1981 : régularisation... pour les travailleurs
1981 est aussi l’année de l’opération de régularisation en apparence la plus généreuse de l’histoire : 130 000 dossiers, soit près de 90 % des dossiers, reçoivent une réponse positive. Mais attention, si une durée de présence de seulement un an est exigée (on croit rêver), il faut aussi avoir travaillé au moins un an (l’emploi irrégulier étant pris en compte, à condition que l’employeur se mette en règle avant la fin de l’année). Cette régularisation ne connaît donc que les travailleurs et ce sont d’ailleurs les directions du travail et de l’emploi qui instruisent les dossiers. On est donc très loin de la notion de libre circulation, d’autant que la volonté de contrôler les nouvelles entrées est hautement affirmée.
En réalité, le Parti socialiste n’a pas de mal à faire relativement bonne figure en ces temps où le secrétaire général PCF pouvait proclamer : « Il faut arrêter l’immigration, sous peine de jeter de nouveaux travailleurs au chômage ». Le communisme municipal fait souvent preuve à cette époque d’une exubérante xénophobie, l’exemple le plus emblématique demeurant la destruction au bulldozer (!), Noël 1980, d’un foyer de Vitry-sur-Seine où venaient de s’installer 300 Maliens jugés indésirables.
« Seuil de tolérance » et « misère du monde »...
Quoi qu’il en soit, le retour à la gauche telle qu’en elle-même (hélas !) ne tardera pas. Dans les années 80, on entend sur fond de montée – déjà – du Front national, notre actuel ministre des Affaires étrangères, Fabius, déclarer benoîtement que celui-ci ne fait qu’apporter de mauvaises réponses à de « bonnes questions ». Quant au Président Mitterrand, en reprenant un temps à son compte la notion de « seuil de tolérance », il ouvre la voie aux effets dévastateurs de la phrase sur « toute la misère du monde » d’un Rocard qui, se flattant d’avoir refoulé 60 000 personnes et annonçant une performance accrue pour 1989, se jette à corps perdu dans cette politique du chiffre promise à un si bel avenir.
En 1991, Édith Cresson engage une régularisation des déboutés du droit d’asile (15 000 bénéficiaires pour 50 000 dossiers) mais dans le même temps prive les demandeurs d’asile d’un droit au travail (existant encore en Allemagne...) avec cette justification : « Dans un contexte où les demandes d’asile sont examinées dans des délais très courts, il est apparu désormais possible de revoir les conditions d’accès au marché du travail des demandeurs d’asile ».

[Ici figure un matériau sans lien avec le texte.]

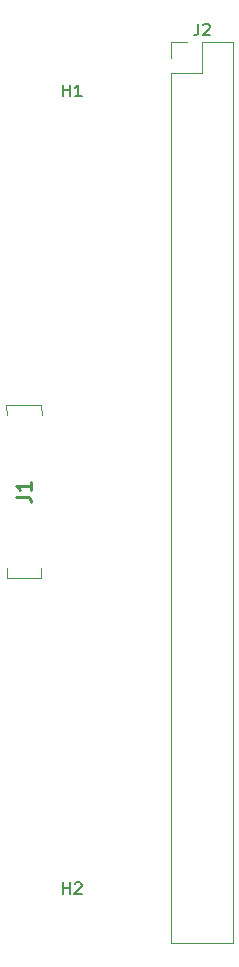
<source format=gbr>
%TF.GenerationSoftware,KiCad,Pcbnew,5.1.10-88a1d61d58~88~ubuntu20.04.1*%
%TF.CreationDate,2021-05-25T18:48:27+07:00*%
%TF.ProjectId,Hirose_DF40HC_60DS_V04_Header_Adapter,4869726f-7365-45f4-9446-343048435f36,rev?*%
%TF.SameCoordinates,Original*%
%TF.FileFunction,Legend,Top*%
%TF.FilePolarity,Positive*%
%FSLAX46Y46*%
G04 Gerber Fmt 4.6, Leading zero omitted, Abs format (unit mm)*
G04 Created by KiCad (PCBNEW 5.1.10-88a1d61d58~88~ubuntu20.04.1) date 2021-05-25 18:48:27*
%MOMM*%
%LPD*%
G01*
G04 APERTURE LIST*
%ADD10C,0.100000*%
%ADD11C,0.120000*%
%ADD12C,0.150000*%
%ADD13C,0.254000*%
G04 APERTURE END LIST*
D10*
%TO.C,J1*%
X119350000Y-69200000D02*
X119320000Y-68400000D01*
X119320000Y-68400000D02*
X116350000Y-68400000D01*
X116350000Y-68400000D02*
X116380000Y-69200000D01*
X119320000Y-82200000D02*
X119320000Y-83000000D01*
X119320000Y-83000000D02*
X116380000Y-83000000D01*
X116380000Y-83000000D02*
X116380000Y-82200000D01*
D11*
%TO.C,J2*%
X130320000Y-113940000D02*
X135520000Y-113940000D01*
X130320000Y-40220000D02*
X130320000Y-113940000D01*
X135520000Y-37620000D02*
X135520000Y-113940000D01*
X130320000Y-40220000D02*
X132920000Y-40220000D01*
X132920000Y-40220000D02*
X132920000Y-37620000D01*
X132920000Y-37620000D02*
X135520000Y-37620000D01*
X130320000Y-38950000D02*
X130320000Y-37620000D01*
X130320000Y-37620000D02*
X131650000Y-37620000D01*
%TO.C,H2*%
D12*
X121158095Y-109790380D02*
X121158095Y-108790380D01*
X121158095Y-109266571D02*
X121729523Y-109266571D01*
X121729523Y-109790380D02*
X121729523Y-108790380D01*
X122158095Y-108885619D02*
X122205714Y-108838000D01*
X122300952Y-108790380D01*
X122539047Y-108790380D01*
X122634285Y-108838000D01*
X122681904Y-108885619D01*
X122729523Y-108980857D01*
X122729523Y-109076095D01*
X122681904Y-109218952D01*
X122110476Y-109790380D01*
X122729523Y-109790380D01*
%TO.C,H1*%
X121158095Y-42244380D02*
X121158095Y-41244380D01*
X121158095Y-41720571D02*
X121729523Y-41720571D01*
X121729523Y-42244380D02*
X121729523Y-41244380D01*
X122729523Y-42244380D02*
X122158095Y-42244380D01*
X122443809Y-42244380D02*
X122443809Y-41244380D01*
X122348571Y-41387238D01*
X122253333Y-41482476D01*
X122158095Y-41530095D01*
%TO.C,J1*%
D13*
X117154523Y-76123333D02*
X118061666Y-76123333D01*
X118243095Y-76183809D01*
X118364047Y-76304761D01*
X118424523Y-76486190D01*
X118424523Y-76607142D01*
X118424523Y-74853333D02*
X118424523Y-75579047D01*
X118424523Y-75216190D02*
X117154523Y-75216190D01*
X117335952Y-75337142D01*
X117456904Y-75458095D01*
X117517380Y-75579047D01*
%TO.C,J2*%
D12*
X132586666Y-36072380D02*
X132586666Y-36786666D01*
X132539047Y-36929523D01*
X132443809Y-37024761D01*
X132300952Y-37072380D01*
X132205714Y-37072380D01*
X133015238Y-36167619D02*
X133062857Y-36120000D01*
X133158095Y-36072380D01*
X133396190Y-36072380D01*
X133491428Y-36120000D01*
X133539047Y-36167619D01*
X133586666Y-36262857D01*
X133586666Y-36358095D01*
X133539047Y-36500952D01*
X132967619Y-37072380D01*
X133586666Y-37072380D01*
%TD*%
M02*

</source>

De gauche à droite, la « maîtrise des flux »
La suite est connue : les cohabitations et alternances successives donneront lieu à un alignement progressif, de moins en moins bien dissimulé, de plus en plus assumé, des politiques conduites par les deux grands partis de gouvernement au prix d’un incoercible glissement vers la droite. L’obsession de la « maîtrise des flux », de plus en plus racisée, l’emporte, quoi qu’on en dise à gauche, sur toute autre considération, si ce n’est celle du maintien des conditions de surexploitation de la main-d’œuvre étrangère.
Mais faut-il vraiment s’en étonner de la part d’une gauche dont les racines plongent dans l’histoire d’une République coloniale, impérialiste et productiviste dont elle a forgé les « valeurs » ? Rapports sociaux de race rime toujours avec rapports de classes.